The Meug members include several companies with fervour for a market forces economy in other areas affecting their businesses' operations. The tune changed when higher costs affected profitability.
Generators, line companies and retailers were unable to agree on a self-regulatory regime, a system usually praised as a jewel of free markets' advantages over the dross of government intervention.
All parties, including the government, downplayed the fact that individual retail consumers will face increased power bills to pay for the new system.
Debate over the Tranz Rail issue was the other example of muddled thinking. The "Rail Freight Action Group," which includes surprise, surprise companies also involved in Meug, favoured partial rationalisation of the railway. Its support seemed to be based on a desire to have regular rail access for its products on well-maintained permanent way (tracks).
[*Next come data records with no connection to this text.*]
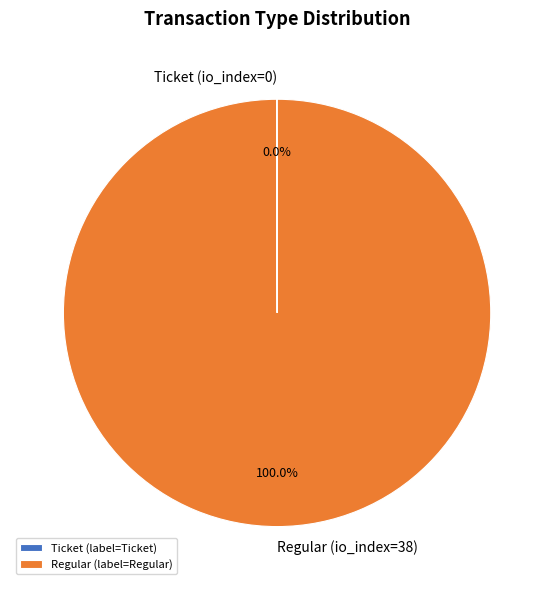

The Regular slice represents 100% of the pie. True or false?

True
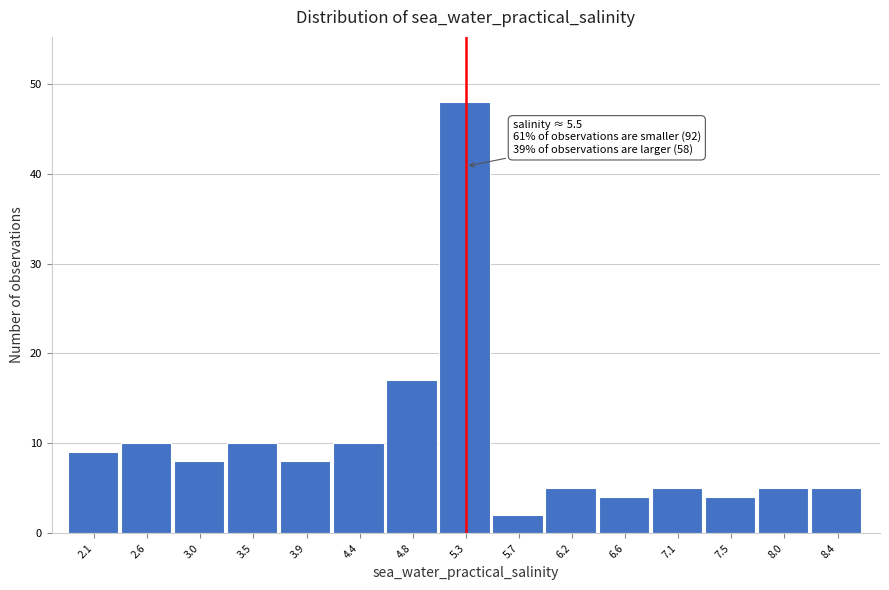

Reading right to left, what are all the values shown in this chart?

8.4=5	8.0=5	7.5=4	7.1=5	6.6=4	6.2=5	5.7=2	5.3=48	4.8=17	4.4=10	3.9=8	3.5=10	3.0=8	2.6=10	2.1=9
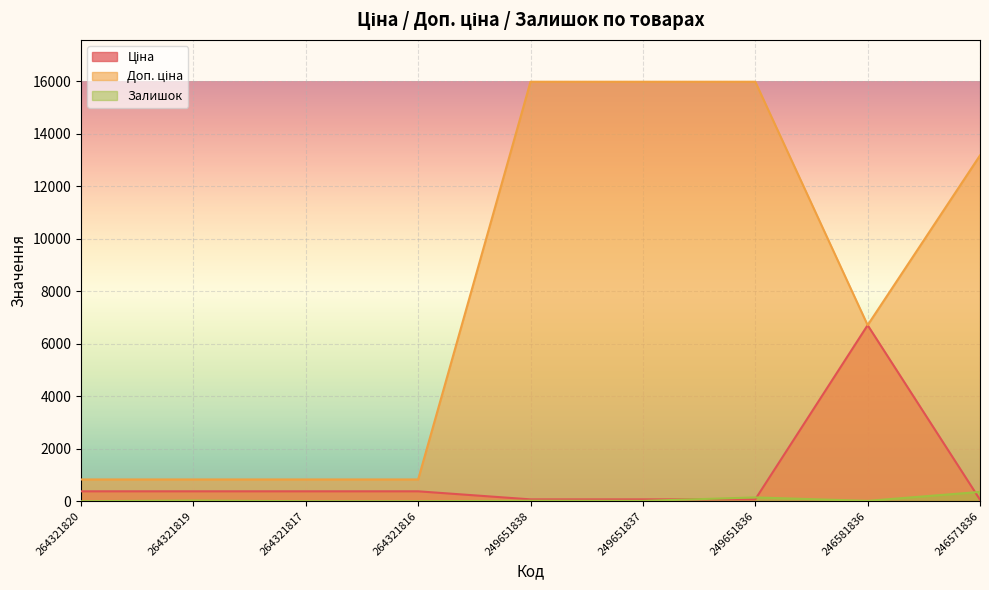

At which category is the sum across all series the highest?

249651836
The permanent way became a mess on both freight and passenger routes in recent years, so some authority had to resolve the problem.
There is a view the government should stay out of a Tranz Rail rescue, even if the company were to go into receivership. It is market forces-oriented simplicity, ignoring political and financial reality.
The non-intervention view was extraordinary when it came from the Act New Zealand party, which seemed to favour private enterprise either solving the difficulties or going to receivership.
Act leader Richard Prebble's party believes in the efficiency of private ownership. Its view had no status in Tranz Rail's case, given the company's record and deterioration of assets if any receivers worked through sale options.